Evra, iç geçirdi. Bu bir haftalık düğünün onları çok yıpratacağını hissediyordu nedense. Bu düğüne verilen önem arttıkça genç kızın üzerindeki yük ve streste artıyordu. Çeyiz sandıklarının yanına yürüdü. Odanın büyük bir kısmını doldurmuşlardı. Annesinin bu sandıklarına neler doldurduğunu içten içe merak etmeye başlamıştı.

Sandığı açmak için kilidine dokunduğunda odanın kapısı sertçe tıklanıp, sonuna kadar açıldı. Evra, başını hemen kapıya çevirdi. İlhan, kapının önünde duruyordu tüm benliğiyle.

"Akşam yemeği hazır, siz neden hala buradasınız?"

"Çeyizimi düzenleyecektik," dedi hemen Evra. İlhan'ın sadece kendisine değil, diğer kızlara da aynı ilgiyle davranması onu şaşırtıyordu. Acaba bu genç kızlarla bir geçmişi mi vardı? Diye içinden kendine sormadan edemedi.

"Yemekten sonra yaparsınız, şimdi yemeğe gelin."

Genç kız, diğer kızları beklemeden önden gitti. İlhan'la kapının önünde bakıştılar. Evra, genç adamın kendisiyle beraber gelmeyip diğer üç kızı da beklemesine sinir oldu.

"Odayı baştan aşağıya değiştirmişsiniz, ellerinize sağlık. Ahsen, babana söyler misin yarın düğün gezintisindeyken yanına uğrayacağımızı. Biliyorsun, onu her zaman babam gibi görürüm."

"Peki söylerim İlhan beyim, sizi evimizde görmekten mutluluk duyarız."

Evra, adımlarını yavaşlattı. Hemen arkasında olduklarından sohbetlerini duyabiliyordu.

"Yorgun görünüyorsunuz, günlerdir sabah akşam buradasınız. Bugünlük yemekten sonra evlerinize gidin. Çeyizi düzmeye yarın da başlayabilirsiniz. Hem, birkaç kişi daha getirirsiniz yanınızda."

Üç genç kızda İlhan beylerine gülümseyip başlarını tamam anlamında salladılar. Evra, bedeninde dolaşan değişik kıpırtılara engel olamıyordu. Adımlarını tekrar hızlandırıp salona doğru yürüdü. Salonun geniş kapısından içeriye girdiğinde yanında bir anda İlhan'ın belirdiğini gördü. O kızları bırakıp nasıl olup da yanına gelebildiğine şaştı.

Birlikte geniş yemek masasına yürüdüler. Kalede yaşayan önemli savaşçılar çoğu yerini almıştı. İlhan, masanın başına gitti ve beraberinde Evra'yı da yönlendirdi.
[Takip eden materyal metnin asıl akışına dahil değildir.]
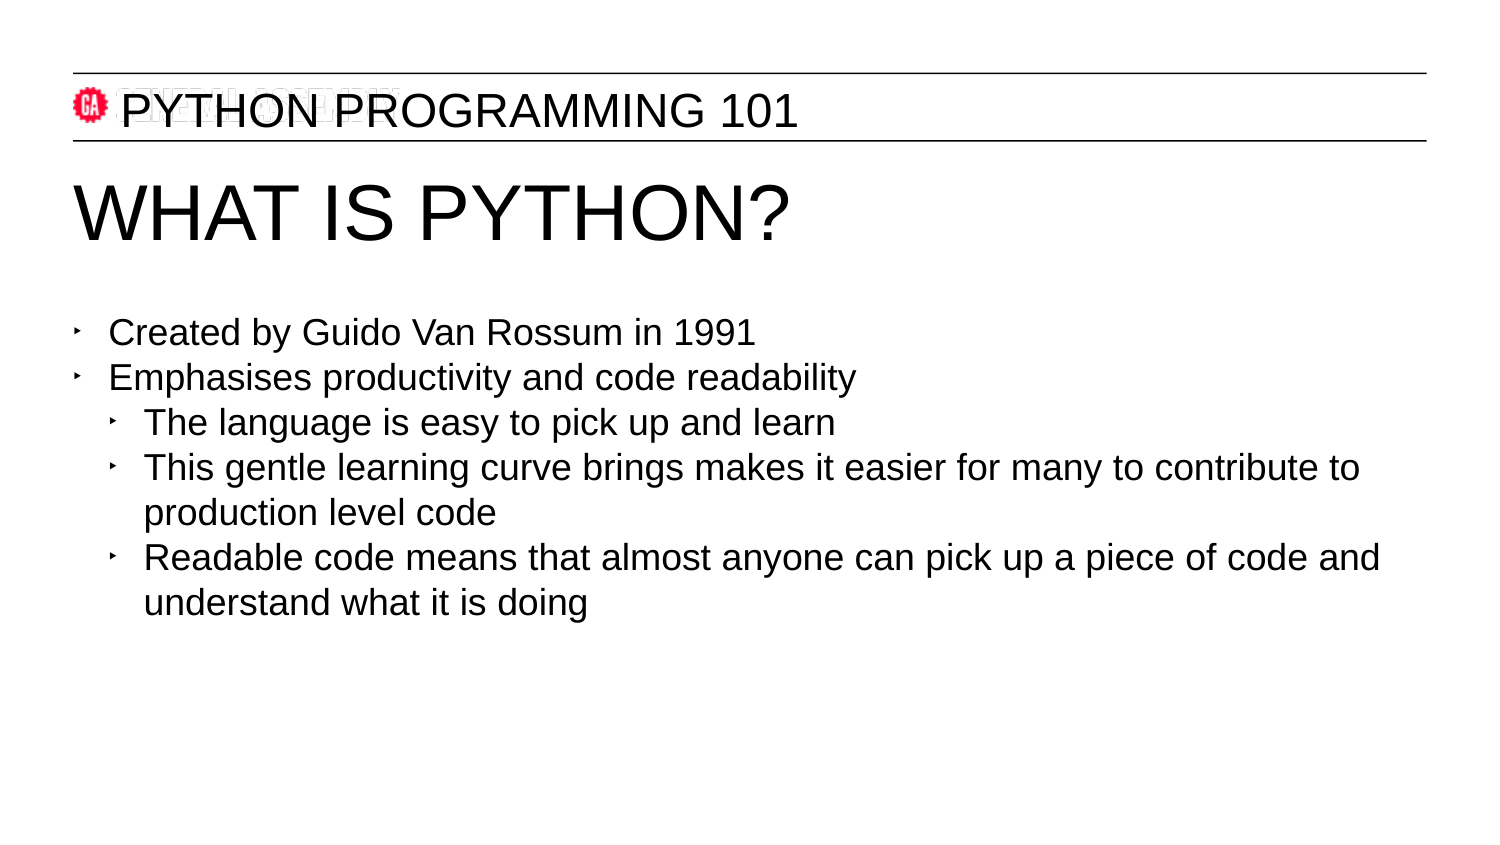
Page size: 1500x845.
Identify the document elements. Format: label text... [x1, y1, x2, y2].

Başkaların yanında oturmasına müsaade etmiyordu bir haftadır. Yanı başında oturup yemeğini yiyordu. Bir Şahranbolu hanımına yakışır tavırlar sergilemese de eskisi kadar rahat hareket etmesine izin vermiyordu İlhan. Evra, onun uyarılarına çok sık dikkat etmese de, adamları onun sözünü dinleyip gelin hanımlarına mesafe koyuyordu.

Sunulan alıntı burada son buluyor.